まるア『この前マナくんが全ロスしたとこだ』
塩辛『ユキメちゃん1人で行くの? ヤバくない?』
ユキメはそこで小声になった。
「……なんか切り抜き動画のサムネでちらっと見たんだけどぉ、あの、なに? マナカ先輩、全ロスしたんだって? ゴブリンにぃ? っははは……」
失笑。
「そんで、あれでしょぉ? あのぉマナカ先輩の大事にしてた剣も無くなっちゃったんだよね? あの、サンダーとかニードルとか中二臭い名前の。ええ、かわいそお~」
闇姉妹『無くなってはないよ』
青いゲリラ『勇者が死亡して落としたアイテムをモンスターが拾得して使用してくることもある』
まるア『今はゴブリンの小頭が自分の武器にしてるね』
ユキメの目が瞬く。
「え? 無くなってはないの? ゴブリンに回収されて、今、ゴブリンが装備してる? へえ~、そうなんだぁ」
はちみつ『つまり、今そのゴブリンの小頭を倒せばマナくんの雷針を落とす』
もちっこ『そうやってドロップしたものは、拾った人のものになるよ?』
「……じゃあさ、そのゴブリン倒したらサンダーニードル横取りしちゃえるってことぉ?」
ユキメはひそひそ声でリスナー達へと問いかける。
そして、はっとしたように取り繕ったすまし顔。
「んっんっ、いやいや、回収よ回収? マナカ先輩の代わりにユキメが代わりに回収しといてあげるだけ」
もちっこ『いいんじゃない?』
カシス『なんか今悪い顔して無かった?』
骨ロック『企んでるな』
「なんにも企んでないですけどぉ⁉ 人聞き悪いなぁ。

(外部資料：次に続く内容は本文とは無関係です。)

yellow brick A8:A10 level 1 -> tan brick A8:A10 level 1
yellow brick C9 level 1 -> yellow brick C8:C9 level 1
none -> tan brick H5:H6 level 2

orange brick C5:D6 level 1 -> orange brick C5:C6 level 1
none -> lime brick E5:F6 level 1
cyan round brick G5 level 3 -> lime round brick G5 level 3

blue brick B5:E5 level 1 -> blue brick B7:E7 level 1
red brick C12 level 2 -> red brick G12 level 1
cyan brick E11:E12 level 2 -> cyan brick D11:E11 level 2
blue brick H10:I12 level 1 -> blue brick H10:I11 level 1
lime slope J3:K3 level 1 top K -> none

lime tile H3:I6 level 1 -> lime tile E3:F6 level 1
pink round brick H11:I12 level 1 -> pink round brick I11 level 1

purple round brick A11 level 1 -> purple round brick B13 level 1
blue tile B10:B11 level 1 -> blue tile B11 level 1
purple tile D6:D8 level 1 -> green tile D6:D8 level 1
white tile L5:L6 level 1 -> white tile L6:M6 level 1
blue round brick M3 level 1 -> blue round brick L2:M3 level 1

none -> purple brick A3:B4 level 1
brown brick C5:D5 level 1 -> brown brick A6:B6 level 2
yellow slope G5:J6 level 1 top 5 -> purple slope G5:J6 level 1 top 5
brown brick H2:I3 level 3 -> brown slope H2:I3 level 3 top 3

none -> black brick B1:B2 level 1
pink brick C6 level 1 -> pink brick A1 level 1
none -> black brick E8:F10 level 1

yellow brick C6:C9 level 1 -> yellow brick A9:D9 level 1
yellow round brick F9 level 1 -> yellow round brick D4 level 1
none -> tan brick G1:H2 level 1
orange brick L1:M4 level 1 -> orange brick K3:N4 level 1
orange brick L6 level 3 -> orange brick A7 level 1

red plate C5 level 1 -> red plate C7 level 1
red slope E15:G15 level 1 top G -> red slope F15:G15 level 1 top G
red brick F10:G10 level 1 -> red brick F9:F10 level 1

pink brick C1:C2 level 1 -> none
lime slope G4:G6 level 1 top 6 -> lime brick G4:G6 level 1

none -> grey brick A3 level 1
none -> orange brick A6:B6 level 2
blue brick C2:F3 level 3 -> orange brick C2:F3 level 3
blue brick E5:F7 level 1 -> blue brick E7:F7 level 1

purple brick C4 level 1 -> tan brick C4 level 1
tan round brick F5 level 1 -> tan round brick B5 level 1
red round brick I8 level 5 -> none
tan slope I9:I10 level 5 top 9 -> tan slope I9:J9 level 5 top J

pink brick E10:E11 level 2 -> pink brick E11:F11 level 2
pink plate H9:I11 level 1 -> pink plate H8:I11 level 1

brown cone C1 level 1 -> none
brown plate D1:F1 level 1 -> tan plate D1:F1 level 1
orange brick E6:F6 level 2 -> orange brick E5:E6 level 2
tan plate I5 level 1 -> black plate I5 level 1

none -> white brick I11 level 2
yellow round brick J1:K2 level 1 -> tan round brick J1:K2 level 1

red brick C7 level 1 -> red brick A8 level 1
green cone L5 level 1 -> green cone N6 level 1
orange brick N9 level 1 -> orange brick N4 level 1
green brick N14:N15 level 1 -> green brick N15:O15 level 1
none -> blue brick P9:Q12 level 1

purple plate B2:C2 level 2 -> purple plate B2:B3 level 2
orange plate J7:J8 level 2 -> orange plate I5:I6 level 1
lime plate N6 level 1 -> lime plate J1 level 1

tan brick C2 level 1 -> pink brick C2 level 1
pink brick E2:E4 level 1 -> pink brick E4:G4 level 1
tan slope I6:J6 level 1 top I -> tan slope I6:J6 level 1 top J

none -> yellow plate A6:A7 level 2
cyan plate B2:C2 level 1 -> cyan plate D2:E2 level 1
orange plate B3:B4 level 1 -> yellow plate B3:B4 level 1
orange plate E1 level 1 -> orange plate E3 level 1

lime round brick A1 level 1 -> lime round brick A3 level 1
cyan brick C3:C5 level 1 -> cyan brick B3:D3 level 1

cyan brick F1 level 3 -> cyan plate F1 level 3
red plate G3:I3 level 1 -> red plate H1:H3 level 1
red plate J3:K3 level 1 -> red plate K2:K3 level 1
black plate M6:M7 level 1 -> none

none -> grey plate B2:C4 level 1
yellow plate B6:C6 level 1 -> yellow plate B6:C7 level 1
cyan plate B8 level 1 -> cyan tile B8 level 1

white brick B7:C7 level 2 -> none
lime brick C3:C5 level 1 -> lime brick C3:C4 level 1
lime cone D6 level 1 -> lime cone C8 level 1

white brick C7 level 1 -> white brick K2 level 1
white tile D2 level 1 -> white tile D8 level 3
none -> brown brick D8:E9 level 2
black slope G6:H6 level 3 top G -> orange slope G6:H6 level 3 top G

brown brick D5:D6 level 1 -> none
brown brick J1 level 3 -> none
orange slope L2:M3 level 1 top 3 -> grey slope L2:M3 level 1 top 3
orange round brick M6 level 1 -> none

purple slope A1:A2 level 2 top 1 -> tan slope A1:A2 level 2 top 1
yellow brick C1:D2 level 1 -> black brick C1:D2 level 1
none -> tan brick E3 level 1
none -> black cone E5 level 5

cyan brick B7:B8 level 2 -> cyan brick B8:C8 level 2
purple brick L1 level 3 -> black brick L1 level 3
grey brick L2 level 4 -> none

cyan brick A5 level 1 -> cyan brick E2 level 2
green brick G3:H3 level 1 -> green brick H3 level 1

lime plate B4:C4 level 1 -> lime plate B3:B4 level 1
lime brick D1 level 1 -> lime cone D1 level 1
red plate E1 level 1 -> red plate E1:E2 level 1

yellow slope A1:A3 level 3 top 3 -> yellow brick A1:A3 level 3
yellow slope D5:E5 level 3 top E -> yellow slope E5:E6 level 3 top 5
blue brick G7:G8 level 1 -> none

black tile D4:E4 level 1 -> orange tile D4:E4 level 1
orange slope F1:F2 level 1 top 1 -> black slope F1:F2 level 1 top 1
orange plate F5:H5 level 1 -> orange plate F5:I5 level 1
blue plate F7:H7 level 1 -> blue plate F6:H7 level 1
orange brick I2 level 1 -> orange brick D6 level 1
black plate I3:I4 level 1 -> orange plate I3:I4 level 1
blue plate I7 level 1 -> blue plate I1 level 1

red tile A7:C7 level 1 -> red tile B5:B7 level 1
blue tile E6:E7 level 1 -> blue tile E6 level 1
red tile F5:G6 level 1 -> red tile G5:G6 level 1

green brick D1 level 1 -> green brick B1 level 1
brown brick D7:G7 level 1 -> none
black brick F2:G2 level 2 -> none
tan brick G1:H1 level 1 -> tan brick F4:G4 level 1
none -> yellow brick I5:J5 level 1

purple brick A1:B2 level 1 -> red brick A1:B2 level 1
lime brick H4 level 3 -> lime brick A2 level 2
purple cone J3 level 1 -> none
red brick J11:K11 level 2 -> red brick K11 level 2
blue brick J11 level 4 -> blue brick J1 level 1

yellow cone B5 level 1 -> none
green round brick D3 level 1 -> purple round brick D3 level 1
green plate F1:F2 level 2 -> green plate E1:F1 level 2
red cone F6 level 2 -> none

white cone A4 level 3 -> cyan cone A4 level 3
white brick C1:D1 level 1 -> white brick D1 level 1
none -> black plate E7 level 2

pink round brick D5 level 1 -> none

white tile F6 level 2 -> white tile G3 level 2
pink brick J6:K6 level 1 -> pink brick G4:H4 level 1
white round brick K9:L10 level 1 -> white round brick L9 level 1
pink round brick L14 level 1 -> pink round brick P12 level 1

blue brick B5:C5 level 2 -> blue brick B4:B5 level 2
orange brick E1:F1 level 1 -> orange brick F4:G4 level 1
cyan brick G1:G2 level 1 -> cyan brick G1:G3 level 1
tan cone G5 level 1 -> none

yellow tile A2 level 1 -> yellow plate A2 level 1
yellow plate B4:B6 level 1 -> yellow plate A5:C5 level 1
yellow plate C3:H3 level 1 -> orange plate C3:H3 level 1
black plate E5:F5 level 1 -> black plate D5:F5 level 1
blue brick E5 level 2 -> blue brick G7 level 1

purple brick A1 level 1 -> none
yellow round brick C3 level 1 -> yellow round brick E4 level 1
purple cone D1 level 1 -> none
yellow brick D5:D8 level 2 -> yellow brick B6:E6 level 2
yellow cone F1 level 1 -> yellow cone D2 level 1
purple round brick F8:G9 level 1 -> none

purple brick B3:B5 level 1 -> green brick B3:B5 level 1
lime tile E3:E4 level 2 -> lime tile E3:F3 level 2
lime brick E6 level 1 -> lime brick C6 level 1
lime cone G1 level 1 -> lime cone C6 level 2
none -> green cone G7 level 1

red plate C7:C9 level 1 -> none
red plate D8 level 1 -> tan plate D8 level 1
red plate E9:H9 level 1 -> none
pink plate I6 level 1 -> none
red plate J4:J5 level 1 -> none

ただ……返してほしかったら、わかるな? 誠意ってなにかね? ってやつぅ。これいいんじゃない?」
青いゲリラ『あ』
ケツパジェロ『マジか』
ひろし『これ、エッチなことさせるやつですね! わかります!』
もちっこ『いいよいいよーそういうの見たい見たい』
長生き『人ってホント下衆いなぁ』
「下衆い言うな! ただの善意でしょぉ? あーやだやだ、なんでも悪くとらえる心の貧しい人ばっか! 大体、回収するんだってただじゃないんですからねぇ? その対価を貰っても当然だよねぇ?」
ユキメは開き直る。
びよーん『勇者とは』
はちみつ『まあ慈善事業じゃないしな』
「そうそう! こちとら慈善事業で勇者やってるわけじゃないんでねぇ?」
びよーん『いや、勇者は慈善事業だろ』
53万『あなたはなにを言っているんですか?』
デンタル『しっかりして』
ひろし『そんなことよりエッチな話しようぜ!』
もちっこ『で、雷針の代わりに、なにをさせたいわけ?』
そこでなにを想像したのか、ユキメの口調が弾んだ。
「なにをさせるかってぇ? そりゃあ、もちろんあれよ!」
ケツパジェロ『配信できる内容なのか……?』
青いゲリラ『青少年も見ていることを忘れるな』
ひろし『みんなの前で恥ずかしい目に遭う系のアレをお願いします!』
「マナカ先輩もぼっちなんでしょぉ? んじゃあさ……剣を渡す代わりに今度コラボしてって言ったら聞いてくれると思わん?」
闇姉妹『ん?』
ケツパジェロ『コラボ?』
青いゲリラ『マナくんと一緒に配信する、と?』
ひろし『女の子2人でしかできない配信……ってことは!?』
はちみつ『そんなの別に雷針を人質にしなくてよくない?』
「ん、まあ、これが最初の一歩でさぁ……そのぉ、なんどかコラボしていければ、いいなぁって思うんだよね。ほら、ユキメ、魔法職やん? マナカ先輩は、まあ、魔法戦士っぽい中二臭いけど一応前衛やん? それなりに相性いいと思うんだよ。ねえ?」
もちっこ『もっとえぐいことさせるんじゃないの?』
おまえら『陰キャにコラボさせるとかえぐいやん』
カスタム二郎『お互い話すことなくて放送事故になるやつか? いたたまれねえ……』
塩辛『普通にコラボに誘えば?』
「……いや、コラボに誘うにしてもきっかけがないと誘いにくくなぁい? それに普通に誘って断られたら……キツイでしょぉ? だからさ、丁度いいかなぁって、ユキメが横から雷針を回収しちゃってマナカ先輩の拒否権なくしちゃえば安心よね?」
カシス『うわ』
kj『マジで言ってる?』
塩辛『ユキメちゃんの心配もわかるよ』
もちっこ『ああ、この杞憂の仕方は陰キャですわ』
リスナー達は思い思いのコメントを上げていく。